The Player

There's a long history of Hollywood films about Hollywood, and they often evoke the dark side of the film business, from William Wellman's A Star Is Born to Billy Wilder's Sunset Boulevard. But I don't know of any film as lacerating about the movie business, but also as funny, as Robert Altman's 1992 film, The Player.

The Player is about studio executives, who are often parodied, but this film really socks it to them, portraying them as people who have short attention spans (pitches should be twenty-five words or less) and care little about art and mostly commerce.  They are also constantly in fear of losing their job--as William Goldman wrote, like baseball managers, they know they will one day be fired.

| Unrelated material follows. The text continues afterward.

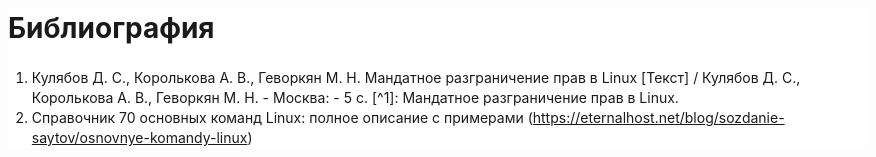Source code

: # Библиография

1. Кулябов Д. С., Королькова А. В., Геворкян М. Н. Мандатное разграничение прав в Linux [Текст] / Кулябов Д. С., Королькова А. В., Геворкян М. Н. - Москва: - 5 с. [^1]: Мандатное разграничение прав в Linux. 
2. Справочник 70 основных команд Linux: полное описание с примерами (https://eternalhost.net/blog/sozdanie-saytov/osnovnye-komandy-linux)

Tim Robbins plays one such executive, who listens to pitches all day by writers. They often boil their idea to crosses between two other films, such as Ghost meets The Manchurian Candidate or Out Of Africa meets Pretty Woman. Robbins points out that the studio only makes twelve films a year, and he hears thousands of pitches over the same time period, so that leaves a lot of disgruntled writers. And now one of them is sending him threatening postcards.

Robbins suspects one writer in particular, and talks to his girlfriend (Greta Scacchi) and learns he is at an arthouse in Pasadena, watching The Bicycle Thief (the kind of film Hollywood would never make). He finds the writer, Vincent D'Onofrio, and tries to make peace, offering a deal. But D'Onofrio will have none of it. In a scuffle in a parking lot, Robbins kills D'Onofrio, and later will seduce Scacchi.

Meanwhile Robbins is paranoid about the hiring of a new executive on the team, Peter Gallagher, who doesn't believe writers are necessary, and that they themselves can come up with ideas from articles in the newspaper. Also, detectives Whoopi Goldberg and Lyle Lovett suspect Robbins of the murder, but can't pin anything on him.

This is a different sort of Altman film. It's not as messy as most of his films--no overlapping dialogue. But he does open the film with a nearly eight-minute tracking shot as Robbins arrives at his office. It self-references the opening tracking shot of Orson Welles' Touch Of Evil, and in one of dozens of cameos by people playing themselves, Buck Henry pitches The Graduate 2 (a movie I wish had been made). Other cameos range from Cher to Burt Reynolds, and in a delicious send-up of how Hollywood ultimately sells out and ends films happily and unrealistically, Julia Roberts and Bruce Willis.

The Player is as black as a black comedy can get, but also exists in the sunny realm of California, where nothing feels grim. The artifice of Hollywood films colors the inherent cynicism. The film is cynical, but also bright and cheerful, letting us know that like a Hollywood film, everything will be okay in the end.